*Given instruction*. Please quote every one of the following rows verbatim, leaving nothing out.

============

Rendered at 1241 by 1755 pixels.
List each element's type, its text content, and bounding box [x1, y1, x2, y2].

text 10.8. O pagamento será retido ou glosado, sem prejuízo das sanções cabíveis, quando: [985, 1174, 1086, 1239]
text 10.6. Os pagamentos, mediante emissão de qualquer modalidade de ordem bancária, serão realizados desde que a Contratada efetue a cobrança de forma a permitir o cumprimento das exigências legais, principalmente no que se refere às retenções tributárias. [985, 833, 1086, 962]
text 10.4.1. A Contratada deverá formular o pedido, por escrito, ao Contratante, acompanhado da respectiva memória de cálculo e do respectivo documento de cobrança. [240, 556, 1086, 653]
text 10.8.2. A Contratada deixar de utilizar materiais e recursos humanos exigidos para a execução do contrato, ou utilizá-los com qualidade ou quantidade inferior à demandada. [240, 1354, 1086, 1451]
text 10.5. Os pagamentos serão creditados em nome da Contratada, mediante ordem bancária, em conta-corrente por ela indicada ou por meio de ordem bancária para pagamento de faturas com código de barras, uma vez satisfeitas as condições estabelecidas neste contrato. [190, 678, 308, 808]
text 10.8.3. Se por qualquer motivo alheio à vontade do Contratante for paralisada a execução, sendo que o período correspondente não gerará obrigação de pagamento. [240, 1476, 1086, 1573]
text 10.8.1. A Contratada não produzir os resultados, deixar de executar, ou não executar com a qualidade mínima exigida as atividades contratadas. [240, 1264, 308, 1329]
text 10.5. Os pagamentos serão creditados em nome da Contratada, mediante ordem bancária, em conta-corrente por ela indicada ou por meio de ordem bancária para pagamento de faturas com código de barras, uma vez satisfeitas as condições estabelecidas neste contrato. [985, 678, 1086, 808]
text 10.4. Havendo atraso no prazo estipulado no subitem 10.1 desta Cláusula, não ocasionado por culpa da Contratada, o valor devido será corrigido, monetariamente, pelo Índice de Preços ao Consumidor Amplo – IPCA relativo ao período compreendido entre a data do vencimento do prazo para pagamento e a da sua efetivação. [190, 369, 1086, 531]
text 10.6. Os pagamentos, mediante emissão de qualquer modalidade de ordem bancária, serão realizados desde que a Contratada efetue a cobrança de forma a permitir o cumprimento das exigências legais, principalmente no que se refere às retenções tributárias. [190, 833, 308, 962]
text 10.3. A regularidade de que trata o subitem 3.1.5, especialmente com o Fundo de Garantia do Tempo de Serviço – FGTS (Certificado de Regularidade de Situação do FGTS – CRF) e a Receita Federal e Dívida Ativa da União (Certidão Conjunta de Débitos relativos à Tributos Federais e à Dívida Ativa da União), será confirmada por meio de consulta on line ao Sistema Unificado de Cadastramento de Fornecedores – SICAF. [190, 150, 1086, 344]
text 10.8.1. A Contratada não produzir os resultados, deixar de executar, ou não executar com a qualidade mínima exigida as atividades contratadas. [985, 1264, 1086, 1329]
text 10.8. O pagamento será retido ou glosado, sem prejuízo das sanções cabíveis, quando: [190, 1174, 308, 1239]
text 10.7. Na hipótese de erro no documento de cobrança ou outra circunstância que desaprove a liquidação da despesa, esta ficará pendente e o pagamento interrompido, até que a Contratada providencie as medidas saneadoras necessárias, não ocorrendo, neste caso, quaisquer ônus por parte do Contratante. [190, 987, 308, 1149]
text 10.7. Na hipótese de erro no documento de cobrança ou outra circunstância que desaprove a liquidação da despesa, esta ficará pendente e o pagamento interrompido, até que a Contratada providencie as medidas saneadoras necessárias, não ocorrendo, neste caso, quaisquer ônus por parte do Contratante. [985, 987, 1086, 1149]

============

*Output of the task*.
Rendered at 1241 by 1755 pixels.
List each element's type, its text content, and bounding box [x1, y1, x2, y2].

text 10.8. O pagamento será retido ou glosado, sem prejuízo das sanções cabíveis, quando: [985, 1174, 1086, 1239]
text 10.6. Os pagamentos, mediante emissão de qualquer modalidade de ordem bancária, serão realizados desde que a Contratada efetue a cobrança de forma a permitir o cumprimento das exigências legais, principalmente no que se refere às retenções tributárias. [985, 833, 1086, 962]
text 10.4.1. A Contratada deverá formular o pedido, por escrito, ao Contratante, acompanhado da respectiva memória de cálculo e do respectivo documento de cobrança. [240, 556, 1086, 653]
text 10.8.2. A Contratada deixar de utilizar materiais e recursos humanos exigidos para a execução do contrato, ou utilizá-los com qualidade ou quantidade inferior à demandada. [240, 1354, 1086, 1451]
text 10.5. Os pagamentos serão creditados em nome da Contratada, mediante ordem bancária, em conta-corrente por ela indicada ou por meio de ordem bancária para pagamento de faturas com código de barras, uma vez satisfeitas as condições estabelecidas neste contrato. [190, 678, 308, 808]
text 10.8.3. Se por qualquer motivo alheio à vontade do Contratante for paralisada a execução, sendo que o período correspondente não gerará obrigação de pagamento. [240, 1476, 1086, 1573]
text 10.8.1. A Contratada não produzir os resultados, deixar de executar, ou não executar com a qualidade mínima exigida as atividades contratadas. [240, 1264, 308, 1329]
text 10.5. Os pagamentos serão creditados em nome da Contratada, mediante ordem bancária, em conta-corrente por ela indicada ou por meio de ordem bancária para pagamento de faturas com código de barras, uma vez satisfeitas as condições estabelecidas neste contrato. [985, 678, 1086, 808]
text 10.4. Havendo atraso no prazo estipulado no subitem 10.1 desta Cláusula, não ocasionado por culpa da Contratada, o valor devido será corrigido, monetariamente, pelo Índice de Preços ao Consumidor Amplo – IPCA relativo ao período compreendido entre a data do vencimento do prazo para pagamento e a da sua efetivação. [190, 369, 1086, 531]
text 10.6. Os pagamentos, mediante emissão de qualquer modalidade de ordem bancária, serão realizados desde que a Contratada efetue a cobrança de forma a permitir o cumprimento das exigências legais, principalmente no que se refere às retenções tributárias. [190, 833, 308, 962]
text 10.3. A regularidade de que trata o subitem 3.1.5, especialmente com o Fundo de Garantia do Tempo de Serviço – FGTS (Certificado de Regularidade de Situação do FGTS – CRF) e a Receita Federal e Dívida Ativa da União (Certidão Conjunta de Débitos relativos à Tributos Federais e à Dívida Ativa da União), será confirmada por meio de consulta on line ao Sistema Unificado de Cadastramento de Fornecedores – SICAF. [190, 150, 1086, 344]
text 10.8.1. A Contratada não produzir os resultados, deixar de executar, ou não executar com a qualidade mínima exigida as atividades contratadas. [985, 1264, 1086, 1329]
text 10.8. O pagamento será retido ou glosado, sem prejuízo das sanções cabíveis, quando: [190, 1174, 308, 1239]
text 10.7. Na hipótese de erro no documento de cobrança ou outra circunstância que desaprove a liquidação da despesa, esta ficará pendente e o pagamento interrompido, até que a Contratada providencie as medidas saneadoras necessárias, não ocorrendo, neste caso, quaisquer ônus por parte do Contratante. [190, 987, 308, 1149]
text 10.7. Na hipótese de erro no documento de cobrança ou outra circunstância que desaprove a liquidação da despesa, esta ficará pendente e o pagamento interrompido, até que a Contratada providencie as medidas saneadoras necessárias, não ocorrendo, neste caso, quaisquer ônus por parte do Contratante. [985, 987, 1086, 1149]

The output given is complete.